### Excerpt provided:

Pentecost Sermon

A well-known preacher, been working for years in downtown Washington D.C. named Jim Wallis, gave a speech at a pastor’s conference entitled “The Renewal of the Inner City Church.” He told story after story of churches that were once declining but through their mission and ministry had, by the grace of God, recovered and were thriving with soup kitchens and homeless shelters, thrift stores and coffee shops.
In the Question and Answer afterward, one pastor after another rose and criticized Wallis’ speech. Pastors accused him of looking at the world in a naïve way or that he wasn’t telling the whole truth. One questioner even implied that Wallis had made up the stories that he had told.
One of the pastors spoke to Rev. Wallis on the way out, embarrassedly apologized, “I was appalled by the pastors’ reactions.”

### Supplied entries:
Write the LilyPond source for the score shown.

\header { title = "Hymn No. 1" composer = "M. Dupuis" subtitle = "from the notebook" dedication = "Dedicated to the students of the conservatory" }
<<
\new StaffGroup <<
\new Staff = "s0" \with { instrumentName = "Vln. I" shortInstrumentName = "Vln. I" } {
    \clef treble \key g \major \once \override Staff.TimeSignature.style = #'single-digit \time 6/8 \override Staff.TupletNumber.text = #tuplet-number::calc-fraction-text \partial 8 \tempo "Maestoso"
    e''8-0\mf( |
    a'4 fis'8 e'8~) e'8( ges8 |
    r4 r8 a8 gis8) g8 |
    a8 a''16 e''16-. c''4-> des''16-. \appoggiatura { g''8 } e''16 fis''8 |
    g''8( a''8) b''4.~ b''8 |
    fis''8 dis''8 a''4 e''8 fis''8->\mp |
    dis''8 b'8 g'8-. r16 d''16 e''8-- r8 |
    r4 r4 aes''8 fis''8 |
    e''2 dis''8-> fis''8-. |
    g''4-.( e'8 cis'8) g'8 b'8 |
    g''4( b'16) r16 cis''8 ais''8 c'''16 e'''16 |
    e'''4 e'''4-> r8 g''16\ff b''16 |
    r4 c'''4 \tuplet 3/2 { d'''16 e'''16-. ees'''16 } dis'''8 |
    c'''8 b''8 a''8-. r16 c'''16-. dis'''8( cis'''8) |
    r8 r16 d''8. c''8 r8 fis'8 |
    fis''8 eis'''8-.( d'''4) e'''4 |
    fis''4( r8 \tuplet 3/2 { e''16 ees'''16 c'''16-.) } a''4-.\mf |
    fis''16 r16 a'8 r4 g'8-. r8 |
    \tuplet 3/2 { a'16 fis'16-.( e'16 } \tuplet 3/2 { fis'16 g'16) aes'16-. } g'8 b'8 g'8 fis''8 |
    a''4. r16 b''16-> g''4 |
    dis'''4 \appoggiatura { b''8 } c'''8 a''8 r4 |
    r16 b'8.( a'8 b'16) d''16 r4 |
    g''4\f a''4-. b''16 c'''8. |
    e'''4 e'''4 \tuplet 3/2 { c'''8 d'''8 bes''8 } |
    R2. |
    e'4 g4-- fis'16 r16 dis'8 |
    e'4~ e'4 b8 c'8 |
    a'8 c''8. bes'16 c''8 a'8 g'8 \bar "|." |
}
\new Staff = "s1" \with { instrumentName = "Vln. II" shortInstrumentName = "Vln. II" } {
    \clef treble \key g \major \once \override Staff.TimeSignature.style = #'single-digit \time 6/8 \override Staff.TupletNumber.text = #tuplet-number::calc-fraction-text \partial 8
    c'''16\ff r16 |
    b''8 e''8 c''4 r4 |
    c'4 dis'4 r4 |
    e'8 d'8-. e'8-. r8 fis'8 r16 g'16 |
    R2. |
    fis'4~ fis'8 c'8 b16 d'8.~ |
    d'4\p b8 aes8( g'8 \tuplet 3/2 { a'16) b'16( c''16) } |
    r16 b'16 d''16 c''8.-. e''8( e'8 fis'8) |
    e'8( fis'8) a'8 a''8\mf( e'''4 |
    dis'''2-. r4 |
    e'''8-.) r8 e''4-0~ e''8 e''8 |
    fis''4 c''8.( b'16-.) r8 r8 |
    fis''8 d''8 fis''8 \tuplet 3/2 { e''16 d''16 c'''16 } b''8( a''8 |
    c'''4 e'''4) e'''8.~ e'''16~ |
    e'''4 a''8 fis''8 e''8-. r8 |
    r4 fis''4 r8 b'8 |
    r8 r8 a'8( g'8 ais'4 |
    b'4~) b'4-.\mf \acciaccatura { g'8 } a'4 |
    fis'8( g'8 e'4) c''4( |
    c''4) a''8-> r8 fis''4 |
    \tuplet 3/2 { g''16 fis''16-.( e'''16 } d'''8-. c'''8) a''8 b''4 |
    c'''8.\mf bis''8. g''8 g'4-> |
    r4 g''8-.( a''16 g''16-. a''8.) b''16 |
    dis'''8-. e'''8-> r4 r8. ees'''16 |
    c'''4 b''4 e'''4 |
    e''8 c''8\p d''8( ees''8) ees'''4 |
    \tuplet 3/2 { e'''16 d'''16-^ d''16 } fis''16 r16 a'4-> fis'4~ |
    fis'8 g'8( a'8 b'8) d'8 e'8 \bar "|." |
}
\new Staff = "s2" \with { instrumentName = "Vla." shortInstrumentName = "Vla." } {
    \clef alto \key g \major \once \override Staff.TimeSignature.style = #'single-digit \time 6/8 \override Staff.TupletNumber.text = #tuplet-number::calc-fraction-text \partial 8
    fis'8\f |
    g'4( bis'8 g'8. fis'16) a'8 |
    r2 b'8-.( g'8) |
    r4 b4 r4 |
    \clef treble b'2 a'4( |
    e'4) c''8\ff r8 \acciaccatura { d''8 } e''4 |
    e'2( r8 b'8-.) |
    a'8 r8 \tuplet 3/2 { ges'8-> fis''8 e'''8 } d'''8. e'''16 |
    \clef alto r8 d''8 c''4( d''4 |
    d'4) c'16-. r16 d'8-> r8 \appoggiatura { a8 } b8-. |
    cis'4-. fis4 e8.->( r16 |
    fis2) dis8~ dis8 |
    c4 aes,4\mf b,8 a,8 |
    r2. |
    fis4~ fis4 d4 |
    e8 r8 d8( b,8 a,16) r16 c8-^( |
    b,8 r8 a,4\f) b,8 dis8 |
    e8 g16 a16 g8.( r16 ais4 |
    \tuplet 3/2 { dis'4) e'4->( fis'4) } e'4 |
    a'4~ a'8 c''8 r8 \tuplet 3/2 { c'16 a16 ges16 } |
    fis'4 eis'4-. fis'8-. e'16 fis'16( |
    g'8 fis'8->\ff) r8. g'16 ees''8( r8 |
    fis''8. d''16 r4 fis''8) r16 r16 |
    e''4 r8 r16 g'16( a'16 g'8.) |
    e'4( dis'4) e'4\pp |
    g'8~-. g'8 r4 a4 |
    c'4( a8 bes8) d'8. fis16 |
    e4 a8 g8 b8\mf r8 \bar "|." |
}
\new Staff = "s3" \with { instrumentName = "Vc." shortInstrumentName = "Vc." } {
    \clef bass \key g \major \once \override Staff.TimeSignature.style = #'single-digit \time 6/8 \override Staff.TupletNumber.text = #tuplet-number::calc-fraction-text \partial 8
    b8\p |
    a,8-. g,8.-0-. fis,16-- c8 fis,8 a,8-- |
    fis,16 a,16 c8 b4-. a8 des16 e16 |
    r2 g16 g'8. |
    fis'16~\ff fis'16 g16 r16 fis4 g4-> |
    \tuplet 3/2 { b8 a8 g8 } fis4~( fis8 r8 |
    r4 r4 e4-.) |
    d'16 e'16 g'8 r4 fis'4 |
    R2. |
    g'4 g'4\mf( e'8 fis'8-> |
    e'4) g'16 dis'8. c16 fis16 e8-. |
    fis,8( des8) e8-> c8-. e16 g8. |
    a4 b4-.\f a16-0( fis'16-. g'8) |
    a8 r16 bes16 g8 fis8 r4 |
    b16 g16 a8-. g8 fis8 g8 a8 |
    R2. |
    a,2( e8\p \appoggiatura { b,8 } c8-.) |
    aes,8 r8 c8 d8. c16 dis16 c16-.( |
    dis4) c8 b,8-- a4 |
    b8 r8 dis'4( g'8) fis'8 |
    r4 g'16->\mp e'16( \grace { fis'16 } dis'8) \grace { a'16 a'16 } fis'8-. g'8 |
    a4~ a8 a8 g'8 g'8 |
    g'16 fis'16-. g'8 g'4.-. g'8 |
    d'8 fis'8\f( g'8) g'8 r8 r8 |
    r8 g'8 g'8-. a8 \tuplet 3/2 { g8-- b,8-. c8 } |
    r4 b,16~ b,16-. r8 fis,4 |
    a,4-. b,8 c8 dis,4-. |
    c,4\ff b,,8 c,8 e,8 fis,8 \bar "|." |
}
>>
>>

### Short exercise A:
Summarize the Pentecost sermon in two sentences.
### Short exercise B:
Copy everything in the Pentecost sermon from "A well-known preacher, been" down to "he had told.", changing "thrift stores" to "used bookshops".

### Answer A:
Jim Wallis, a preacher who had worked for years in downtown Washington D.C., spoke at a pastors' conference about inner-city churches that had been declining but recovered through their mission and ministry and were thriving with soup kitchens, homeless shelters, thrift stores, and coffee shops. In the question-and-answer session, one pastor after another criticized him as naive or not telling the whole truth, and one even implied he had made up his stories, though one pastor later apologized to him for the others' reactions.

### Answer B:
A well-known preacher, been working for years in downtown Washington D.C. named Jim Wallis, gave a speech at a pastor’s conference entitled “The Renewal of the Inner City Church.” He told story after story of churches that were once declining but through their mission and ministry had, by the grace of God, recovered and were thriving with soup kitchens and homeless shelters, used bookshops and coffee shops.
In the Question and Answer afterward, one pastor after another rose and criticized Wallis’ speech. Pastors accused him of looking at the world in a naïve way or that he wasn’t telling the whole truth. One questioner even implied that Wallis had made up the stories that he had told.